У него было веселое лицо, которому даже ночные фонари не могли придать мертвенный оттенок, тонкие губы, тонкий нос, разумеется, с горбинкой, но очень изящной, и карие глаза – да не смотри ты так на меня, я знаю, что было темно. И никогда я не видела его глаз при нормальном свете, но уверена, что они – карие.

«Вегин ду лейст? Куда ты бежишь?”

«Не «куда», а «откуда», – резко ответила я по-английски.

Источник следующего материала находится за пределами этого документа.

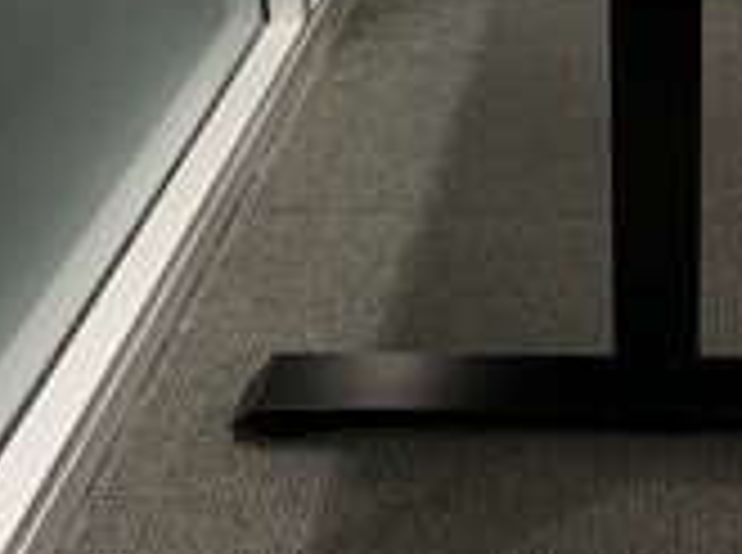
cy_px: -11
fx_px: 1690
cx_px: 603
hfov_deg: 24.3
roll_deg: +0.6
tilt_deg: -19.6
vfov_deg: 18.1
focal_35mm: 79
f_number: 1.6
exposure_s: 1/60
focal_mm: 5.1
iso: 250
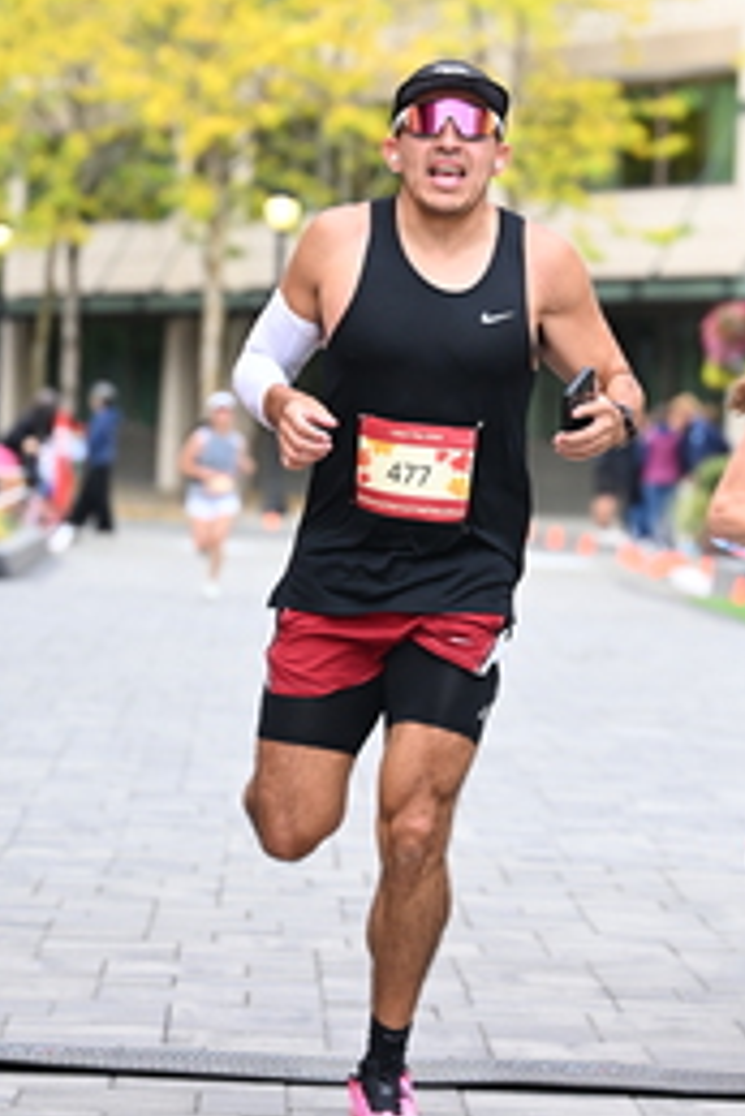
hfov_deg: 7.9
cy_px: 349
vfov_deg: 11.8
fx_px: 5394
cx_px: 579
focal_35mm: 174
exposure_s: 1/1600
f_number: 2.8
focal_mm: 82
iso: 1000
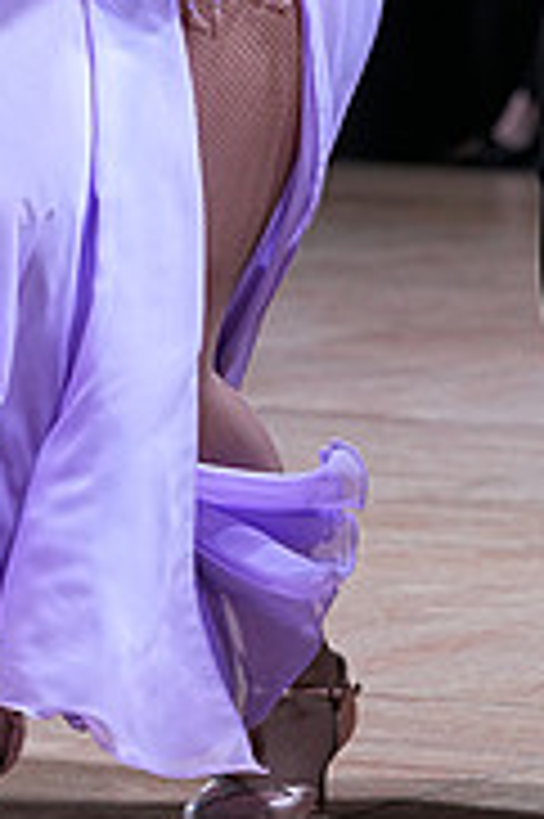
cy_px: -333
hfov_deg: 3.6
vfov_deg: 5.3
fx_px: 8697
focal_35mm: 383
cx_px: 236
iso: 1000
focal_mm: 120
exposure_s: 1/400
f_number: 4
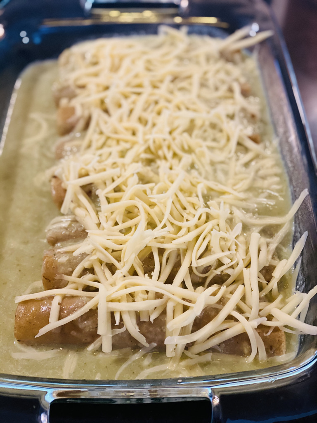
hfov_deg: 28.0
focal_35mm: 52
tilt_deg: -48.7
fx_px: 635
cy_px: 212
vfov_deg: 36.8
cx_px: 158
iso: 400
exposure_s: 1/34
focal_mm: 6
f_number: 2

«Ну, и откуда же?» – он тоже перешел на английский, причем без всякого акцента, хотя, судя по черной шляпе и черному костюму, родным языком у этого паренька был идиш.

«Из дому».

«И что же тебе дома не сидится?» – в голосе у парня промелькнула то ли усмешка, то ли насмешка.

«А надоело всё!» – в тон ему сказала я.

«И что же тебе надоело?»

«Вы надоели! – крикнула я. – Чулнт по субботам надоел! Денежные подсчеты надоели! Папино ежесекундное « борух ато » надоело! Мамино вечное «надень юбку подлиннее»! Жить хочу! А то ведь так и всю жизнь проспать на ходу можно».

«Ладно. Откуда ты – теперь понятно. А вот – куда?»

«А чего ты допрашиваешь?»– огрызнулась я.

«Не допрашиваю, а спрашиваю».

«Ну, не знаю я, не знаю, куда идти. Только подальше отсюда – и всё. Ясно?»

«Ясно. А нельзя ли вам, девушка, предложить другой вариант?»

Он стоял, опираясь плечом о стенку, глядя на меня сверху вниз, будучи ростом с полторы меня, стоял, склоняя ко мне голову, превратившись в большой вопросительный знак.

«Какой еще другой вариант?»

«Выходи за меня замуж».

Я хотела было рявкнуть, что только религиозная скотина может издеваться над человеком, находящимся в таком страшном душевном состоянии, но тут подняла глаза и остолбенела – он не шутил.